(Collection entries)
..........
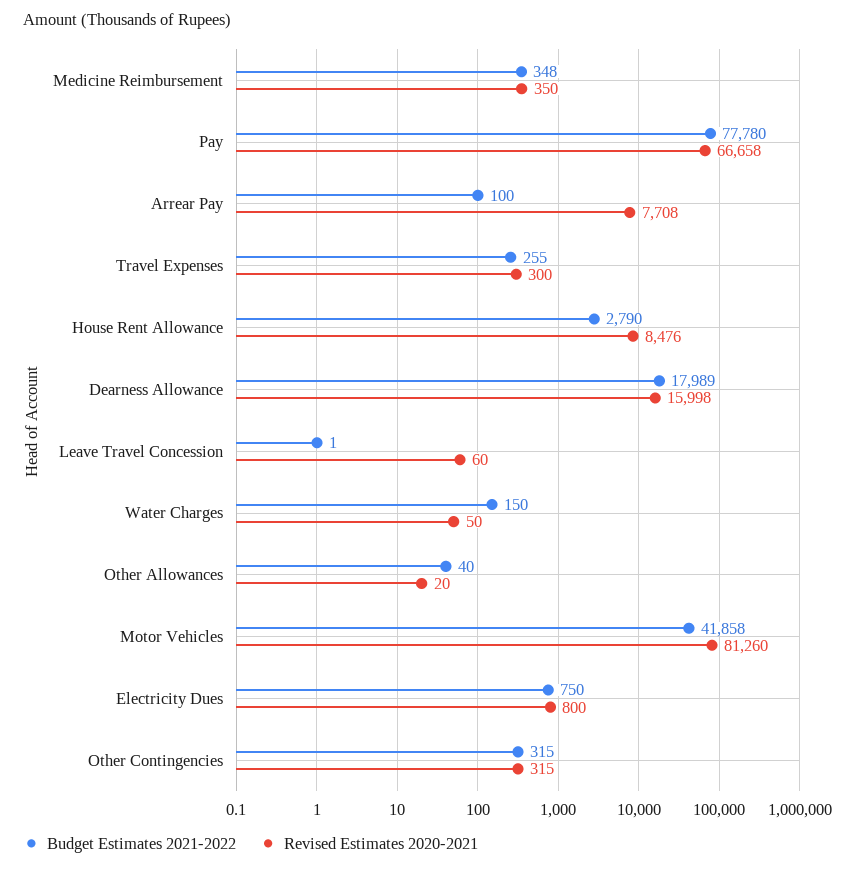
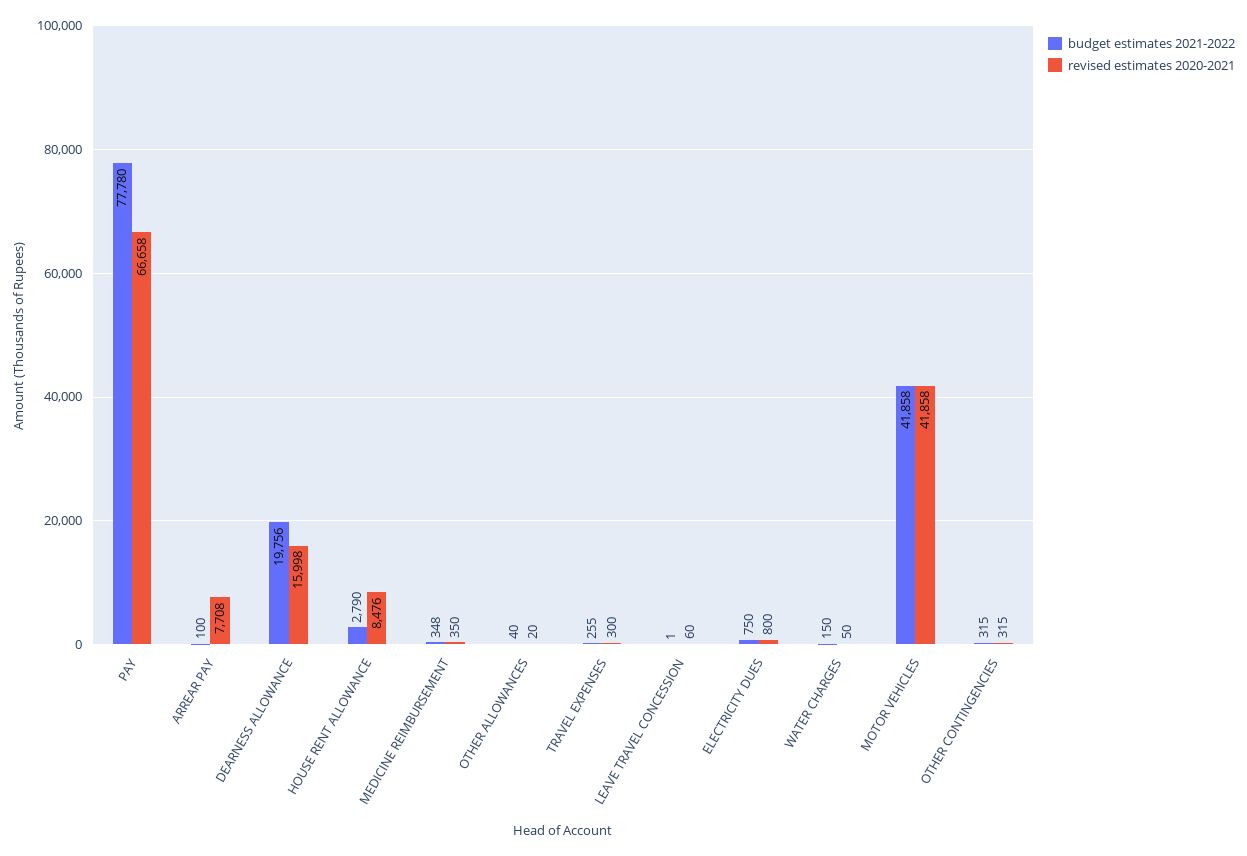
  {
    "Budget Estimates 2021-2022": {
      "Medicine Reimbursement": 348,
      "Pay": 77780,
      "Arrear Pay": 100,
      "Travel Expenses": 255,
      "House Rent Allowance": 2790,
-     "Dearness Allowance": 17989,
+     "Dearness Allowance": 19756,
      "Leave Travel Concession": 1,
      "Water Charges": 150,
      "Other Allowances": 40,
      "Motor Vehicles": 41858,
      "Electricity Dues": 750,
      "Other Contingencies": 315
    },
    "Revised Estimates 2020-2021": {
      "Medicine Reimbursement": 350,
      "Pay": 66658,
      "Arrear Pay": 7708,
      "Travel Expenses": 300,
      "House Rent Allowance": 8476,
      "Dearness Allowance": 15998,
      "Leave Travel Concession": 60,
      "Water Charges": 50,
      "Other Allowances": 20,
-     "Motor Vehicles": 81260,
+     "Motor Vehicles": 41858,
      "Electricity Dues": 800,
      "Other Contingencies": 315
    }
  }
..........
• Your goal
Working through the entries above, copy every line in which "Motor" is found.

• Solved exercise
      "Motor Vehicles": 41858,
-     "Motor Vehicles": 81260,
+     "Motor Vehicles": 41858,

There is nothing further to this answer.